An outage and IT error on Tuesday, January 24, at the New York Stock Exchange caused thousands of trades to be canceled and huge swings in blue-chip stocks.

The problem was blamed on human error, with an NYSE employee failing to properly shut down a disaster recovery system.

Wall Street Stock Exchange NYSE stock market
– Sebastian Moss

The issue led to 84 major stocks seeing their valuation drastically drop or grow, until they hit limits designed to stop securities from trading at extreme prices.

81 stocks had short-selling restrictions applied due to the glitch, with Morgan Stanley and Snap impacted.

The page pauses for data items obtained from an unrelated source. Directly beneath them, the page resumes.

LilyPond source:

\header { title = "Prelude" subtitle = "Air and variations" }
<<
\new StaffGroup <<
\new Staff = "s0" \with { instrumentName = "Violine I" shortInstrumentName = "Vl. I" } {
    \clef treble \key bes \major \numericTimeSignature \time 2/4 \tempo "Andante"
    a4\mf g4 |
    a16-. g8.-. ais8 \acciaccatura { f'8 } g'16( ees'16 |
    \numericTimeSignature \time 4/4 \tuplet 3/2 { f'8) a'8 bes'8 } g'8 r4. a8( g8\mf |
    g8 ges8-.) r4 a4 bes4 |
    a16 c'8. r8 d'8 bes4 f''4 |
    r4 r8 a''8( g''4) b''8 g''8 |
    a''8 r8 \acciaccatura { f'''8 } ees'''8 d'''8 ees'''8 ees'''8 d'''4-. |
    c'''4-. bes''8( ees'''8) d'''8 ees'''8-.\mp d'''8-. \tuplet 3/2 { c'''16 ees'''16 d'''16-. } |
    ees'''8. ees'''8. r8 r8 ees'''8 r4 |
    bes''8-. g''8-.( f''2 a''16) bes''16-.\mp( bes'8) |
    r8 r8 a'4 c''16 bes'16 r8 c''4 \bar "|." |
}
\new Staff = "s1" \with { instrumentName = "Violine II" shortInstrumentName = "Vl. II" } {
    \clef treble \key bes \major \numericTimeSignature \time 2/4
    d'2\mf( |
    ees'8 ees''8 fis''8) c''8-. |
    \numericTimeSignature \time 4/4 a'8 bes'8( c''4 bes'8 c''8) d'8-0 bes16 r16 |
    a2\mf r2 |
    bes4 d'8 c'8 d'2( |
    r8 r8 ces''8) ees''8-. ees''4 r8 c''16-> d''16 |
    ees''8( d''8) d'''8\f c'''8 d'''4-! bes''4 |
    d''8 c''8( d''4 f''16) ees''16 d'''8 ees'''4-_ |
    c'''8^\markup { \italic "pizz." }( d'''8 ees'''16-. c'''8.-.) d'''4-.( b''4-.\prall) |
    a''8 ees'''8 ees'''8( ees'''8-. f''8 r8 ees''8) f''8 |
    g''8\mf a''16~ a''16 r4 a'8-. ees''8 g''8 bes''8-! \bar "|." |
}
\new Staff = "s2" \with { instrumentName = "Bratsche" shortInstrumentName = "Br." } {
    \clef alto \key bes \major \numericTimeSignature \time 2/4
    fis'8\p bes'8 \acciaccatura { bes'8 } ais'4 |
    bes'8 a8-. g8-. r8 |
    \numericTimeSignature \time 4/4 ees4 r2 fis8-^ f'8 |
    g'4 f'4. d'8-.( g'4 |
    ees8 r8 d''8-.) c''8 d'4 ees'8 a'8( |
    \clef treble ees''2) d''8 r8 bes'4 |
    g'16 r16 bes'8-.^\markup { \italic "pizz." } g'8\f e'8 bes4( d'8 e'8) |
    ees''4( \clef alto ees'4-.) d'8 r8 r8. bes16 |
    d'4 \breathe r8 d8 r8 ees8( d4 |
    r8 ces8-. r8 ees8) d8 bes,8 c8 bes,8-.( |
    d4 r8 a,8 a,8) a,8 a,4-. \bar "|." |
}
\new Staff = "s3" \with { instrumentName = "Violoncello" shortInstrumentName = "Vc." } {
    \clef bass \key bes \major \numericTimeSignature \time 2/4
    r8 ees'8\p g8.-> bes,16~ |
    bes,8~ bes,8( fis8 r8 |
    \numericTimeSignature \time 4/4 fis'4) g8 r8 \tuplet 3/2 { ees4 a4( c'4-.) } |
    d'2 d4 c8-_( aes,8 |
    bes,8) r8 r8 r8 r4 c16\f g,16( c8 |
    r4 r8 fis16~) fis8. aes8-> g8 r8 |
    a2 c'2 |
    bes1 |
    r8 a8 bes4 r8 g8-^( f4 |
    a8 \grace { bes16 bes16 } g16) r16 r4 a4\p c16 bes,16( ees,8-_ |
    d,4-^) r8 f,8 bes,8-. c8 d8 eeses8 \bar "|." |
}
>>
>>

The day after the incident, the exchange said it would have to cancel more than 4,300 trades in 251 different stocks.

The NYSE blamed the issue on a manual error with its disaster recovery configuration.

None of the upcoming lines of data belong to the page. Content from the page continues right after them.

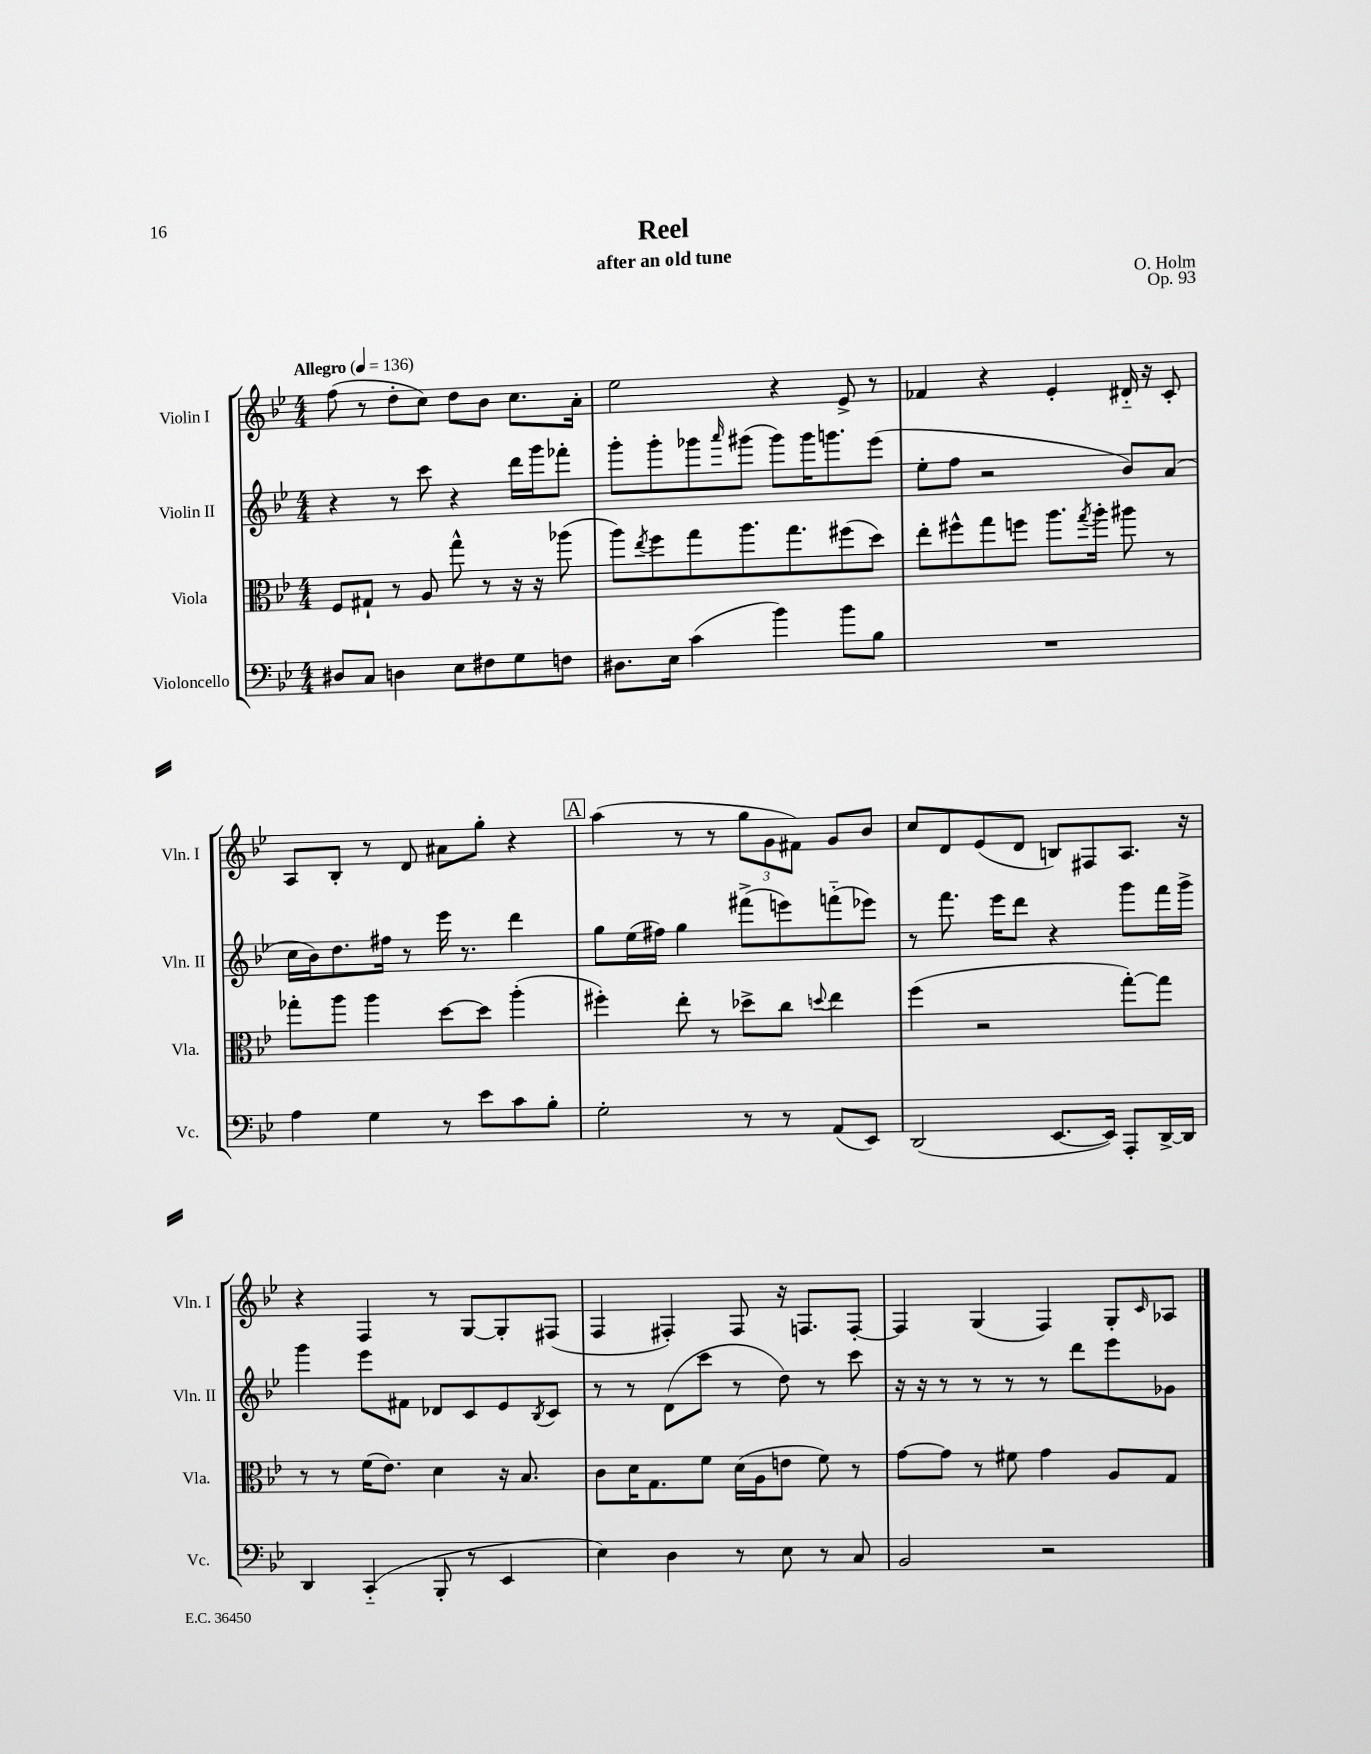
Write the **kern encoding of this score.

**kern	**kern	**kern	**kern
*part4	*part3	*part2	*part1
*staff4	*staff3	*staff2	*staff1
*I"Violoncello	*I"Viola	*I"Violin II	*I"Violin I
*I'Vc.	*I'Vla.	*I'Vln. II	*I'Vln. I
*clefF4	*clefC3	*clefG2	*clefG2
*k[b-e-]	*k[b-e-]	*k[b-e-]	*k[b-e-]
*M4/4	*M4/4	*M4/4	*M4/4
*MM136	*MM136	*MM136	*MM136
=1	=1	=1	=1
!	!	!	!LO:TX:a:B:t=Allegro
8D#X/L	8F/L	4r	(8ff\
8C/J	8G#X`/J	.	8r
4Dn\	8r	8r	8dd'\L
.	8A/	8ccc\	8cc\J)
8E-\L	8gg^^\	4r	8dd\L
8F#X\	8r	.	8b-\J
8G\	16r	16ddd\LL	8.cc\L
.	16r	16ggg\J	.
8Fn\J	(8aa-X\	8fff-X'\J	.
.	.	.	16a'\Jk
=2	=2	=2	=2
8.D#X\L	8aa\L)	8ggg'\L	2ee-\
.	8qee-/	.	.
.	8ff\	8ggg'\	.
16E-\Jk	.	.	.
(4c\	8gg\	8ggg-X\	.
.	.	16qqaaa/	.
.	8.aa\	(8ggg#X\J	.
4b-\)	.	8ggg#\L)	4r
.	8.gg\	.	.
.	.	16ggg#\K	.
.	.	8.gggn\	.
8b-\L	(8ff#X\	.	8e-^/
8B-\J	8dd\J)	(8eee-\J	8r
=3	=3	=3	=3
1r	8ee-'\L	8ee-'\L	4f-X/
.	8ff#X^^\	8ff\J	.
.	8gg\	2r	4r
.	8ffn\J	.	.
.	8.aa\L	.	4e-'/
.	8qgg/	.	.
.	16aa'\Jk	.	.
.	8aa#X\	8b-/L)	16d#X/
.	.	.	16r
.	8r	(8a/J	8c'/
!!LO:LB:g=z
=4	=4	=4	=4
4A\	8gg-X'\L	16cc\LL	8A/L
.	.	16b-\J)	.
.	8aa\J	8.dd\	8B-'/J
4G\	4aa\	.	8r
.	.	16ff#X\Jk	.
.	.	8r	8d/
8r	[8dd\L	16eee-\	8a#X\L
.	.	8.r	.
8e-\L	8dd\J]	.	8gg'\J
8c\	(4aa'\	4ddd\	4r
8B-'\J	.	.	.
!!LO:REH:place=s1:t=A
=5	=5	=5	=5
2G'\	4ff#X'\)	8gg\L	(4aa\
.	.	(16ee-\L	.
.	.	16ff#X\JJ)	.
.	8ee-'\	4gg\	8r
.	8r	.	8r
8r	8dd-X^\L	(8fff#X^\L	12gg\L
.	.	.	12g\
8r	8cc\J	8eeen\)	.
.	.	.	12f#X\J)
.	8qqddn/	.	.
(8AA/L	4ee-\	(8fffn\	8g/L
8EE-/J)	.	8eee-X\J)	8b-/J
=6	=6	=6	=6
(2DD/	(4ff\	8r	8cc/L
.	.	8.fff\	8d/
.	2r	.	(8e-/
.	.	16eee-\KL	.
.	.	8ddd\J	8d/J
[8.EE-/L	.	4r	8Bn/L)
.	.	.	8F#X/
16EE-/Jk])	.	.	.
8AAA'/L	[8gg'\L)	8ggg\L	8.A/J
[16DD^/L	8gg\J]	16fff\L	.
16DD/JJ]	.	16ggg^\JJ	16r
!!LO:LB:g=z
=7	=7	=7	=7
4DD/	8r	4ggg\	4r
.	8r	.	.
(4CC/	(16f\KL	8eee-\L	4F/
.	8.e-\J)	.	.
.	.	8f#X\J	.
8BBB-'/	4d\	8d-X/L	8r
8r	.	8c/	[8G/L
4EE-/	16r	8e-/	8G'/]
.	8.B-/	.	.
.	.	8qB-/	.
.	.	8c/J	(8F#X/J
=8	=8	=8	=8
4E-\)	8c\L	8r	4F/
.	16d\K	8r	.
.	8.G\	.	.
4D\	.	(8d\L	4F#X'/)
.	8f\J	8ccc\J	.
8r	(16d\LL	8r	8F#/
.	16A\J	.	.
8E-\	8en\J	8dd\)	16r
.	.	.	8.Fn/L
8r	8f\)	8r	.
8C/	8r	8ccc\	[8F'/J
=9	=9	=9	=9
2BB-/	[8g\L	16r	4F/]
.	.	16r	.
.	8g\J]	8r	.
.	8r	8r	(4G/
.	8f#X\	8r	.
2r	4g\	8r	4F/)
.	.	8ddd\L	.
.	8A/L	8eee-\	8G'/L
.	.	.	16qqc/
.	8G/J	8g-X\J	8A-X/J
==	==	==	==
*-	*-	*-	*-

The Business Times reports that the system connecting to the Chicago-based backup data center is meant to be manually turned on and off when the market closes.

But an employee failed to turn it off properly, leaving the backup system running. At 9:30am, the system skipped the day’s opening auctions that set prices and caused turmoil.

The Securities and Exchange Commission is looking into the incident. It introduced rules in 2014 that gives it the power to punish exchanges for technological mishaps.

Four years later, the NYSE became the first exchange to be fined under the new rules.